As daffl pointed out on the feathers slack channel here; check out the documentation which requires in feathers-socketio explicitly before calling configure on the app, in addition to the https portion of the docs. Putting those two together, I would do something like this (untested):
const feathers = require('feathers');
const socketio = require('feathers-socketio');
const fs = require('fs');
const https = require('https');
const app = feathers();
app.configure(socketio());
const opts = {
key: fs.readFileSync('privatekey.pem'),
cert: fs.readFileSync('certificate.pem')
};
const server = https.createServer(opts, app).listen(443);
// magic sauce!

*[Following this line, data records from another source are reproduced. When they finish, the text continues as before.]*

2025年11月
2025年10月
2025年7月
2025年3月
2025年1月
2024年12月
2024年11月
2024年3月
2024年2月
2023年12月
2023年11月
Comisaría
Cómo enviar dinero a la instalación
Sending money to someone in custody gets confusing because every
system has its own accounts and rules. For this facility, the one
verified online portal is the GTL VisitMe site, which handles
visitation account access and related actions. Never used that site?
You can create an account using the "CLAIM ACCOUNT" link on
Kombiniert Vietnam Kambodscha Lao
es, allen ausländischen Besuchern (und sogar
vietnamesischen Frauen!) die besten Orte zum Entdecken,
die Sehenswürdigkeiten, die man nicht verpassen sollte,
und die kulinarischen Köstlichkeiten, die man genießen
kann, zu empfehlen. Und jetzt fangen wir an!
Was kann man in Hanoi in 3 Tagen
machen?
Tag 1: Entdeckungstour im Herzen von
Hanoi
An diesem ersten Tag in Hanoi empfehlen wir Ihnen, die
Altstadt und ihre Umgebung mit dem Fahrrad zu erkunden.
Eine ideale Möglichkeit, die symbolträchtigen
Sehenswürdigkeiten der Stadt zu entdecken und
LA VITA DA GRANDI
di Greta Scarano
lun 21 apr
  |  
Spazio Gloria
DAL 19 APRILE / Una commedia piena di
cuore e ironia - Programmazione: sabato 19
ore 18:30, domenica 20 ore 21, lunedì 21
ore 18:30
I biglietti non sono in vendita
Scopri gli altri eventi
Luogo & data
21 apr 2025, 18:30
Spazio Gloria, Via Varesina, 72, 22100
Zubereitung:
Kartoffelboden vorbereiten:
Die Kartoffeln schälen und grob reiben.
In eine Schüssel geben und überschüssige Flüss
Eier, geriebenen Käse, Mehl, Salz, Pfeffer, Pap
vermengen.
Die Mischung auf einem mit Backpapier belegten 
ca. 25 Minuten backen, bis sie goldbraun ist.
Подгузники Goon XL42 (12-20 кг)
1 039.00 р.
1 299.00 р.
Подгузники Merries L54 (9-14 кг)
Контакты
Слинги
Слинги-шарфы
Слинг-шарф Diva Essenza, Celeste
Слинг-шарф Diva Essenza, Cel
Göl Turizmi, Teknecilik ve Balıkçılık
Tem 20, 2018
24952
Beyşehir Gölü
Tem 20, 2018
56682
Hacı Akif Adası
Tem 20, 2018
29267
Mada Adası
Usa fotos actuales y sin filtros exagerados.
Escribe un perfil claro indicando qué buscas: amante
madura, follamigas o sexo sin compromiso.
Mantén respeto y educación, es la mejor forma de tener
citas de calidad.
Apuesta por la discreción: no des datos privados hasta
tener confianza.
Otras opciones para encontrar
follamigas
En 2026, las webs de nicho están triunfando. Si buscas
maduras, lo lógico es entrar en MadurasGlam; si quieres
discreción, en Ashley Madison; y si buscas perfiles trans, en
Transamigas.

Socket w/ ssl
app.setup(server);
The structure of your app.js and index.js is totally up to you. You can do all of the above in a single file as shown, or split out the https/fs requires into index.js, and configuring the app into app.js - I would recommend this approach because it will allow you to change the (usually smaller) index.js file if you every decide to use a reverse proxy like nginx to handle ssl instead of node.